Jen Kramer: HTML, CSS, No-Code Technology.

Teaching reflections #11: The turn-in sheet

In recent years, I’ve started creating “turn-in sheets” with my assignments in academic land.

My assignments spell out what I want students to do for a graded project.

The turn-in sheet structures their answers. It ensures that they’ve hit everything that I wanted them to address in their work.

Originally, I asked students to do this to streamline grading. When I ask for use of certain structures or functionalities when building a web page, I do not want to dig through each site to find the thing. I definitely don’t want to dig through tons of code to find relevant lines. The turn-in sheet asked the student to tell me where all of the things were that they needed to address in the assignment.

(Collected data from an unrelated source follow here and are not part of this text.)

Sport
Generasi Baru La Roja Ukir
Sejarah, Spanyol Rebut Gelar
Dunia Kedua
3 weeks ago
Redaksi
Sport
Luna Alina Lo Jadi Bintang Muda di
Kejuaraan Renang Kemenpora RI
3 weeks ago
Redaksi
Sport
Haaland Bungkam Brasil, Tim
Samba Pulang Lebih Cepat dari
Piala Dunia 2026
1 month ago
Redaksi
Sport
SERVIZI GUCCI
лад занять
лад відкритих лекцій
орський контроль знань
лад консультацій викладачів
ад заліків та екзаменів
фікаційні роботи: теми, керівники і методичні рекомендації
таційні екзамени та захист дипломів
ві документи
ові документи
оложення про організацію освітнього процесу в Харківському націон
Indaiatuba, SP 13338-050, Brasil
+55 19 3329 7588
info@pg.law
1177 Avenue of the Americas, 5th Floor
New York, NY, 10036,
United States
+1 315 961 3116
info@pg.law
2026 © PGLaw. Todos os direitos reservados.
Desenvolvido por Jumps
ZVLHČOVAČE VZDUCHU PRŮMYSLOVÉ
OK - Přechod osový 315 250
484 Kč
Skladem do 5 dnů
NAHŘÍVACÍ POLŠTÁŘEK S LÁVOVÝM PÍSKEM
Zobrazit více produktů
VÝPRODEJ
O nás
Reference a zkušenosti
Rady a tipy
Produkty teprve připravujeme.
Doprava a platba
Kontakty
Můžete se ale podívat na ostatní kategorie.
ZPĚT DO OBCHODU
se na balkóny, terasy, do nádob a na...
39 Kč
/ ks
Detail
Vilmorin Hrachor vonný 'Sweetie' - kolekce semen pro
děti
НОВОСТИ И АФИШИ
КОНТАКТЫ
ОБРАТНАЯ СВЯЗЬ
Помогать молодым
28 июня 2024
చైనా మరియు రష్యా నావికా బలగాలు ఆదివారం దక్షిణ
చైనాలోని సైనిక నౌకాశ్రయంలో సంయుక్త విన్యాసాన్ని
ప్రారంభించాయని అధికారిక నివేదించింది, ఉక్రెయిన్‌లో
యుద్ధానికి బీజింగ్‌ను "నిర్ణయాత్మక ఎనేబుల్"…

Later, I realized these turn-in sheets serve more functions than this.

  • Student anxiety is reduced, because they know they’ve addressed all aspects of the project by completing the turn-in sheet.

  • Students were more likely to reflect on their work, because it was clearer to them what they accomplished when it was formatted well.

  • It helped to cut down on cheating. This was completely unexpected! When students have to explain where to find an example of X programming structure, they must understand the code they steal. I still remember the student who stole a 12-column layout and claimed it was a 4-column layout. We caught it because the student didn’t understand the stolen code and pointed us to exactly where the plagiarism happened.

Turn-in sheets and course workbooks help to make intangible skills like programming feel more real. They organize thinking. And they may make your grading life easier, too. Try this for your next course.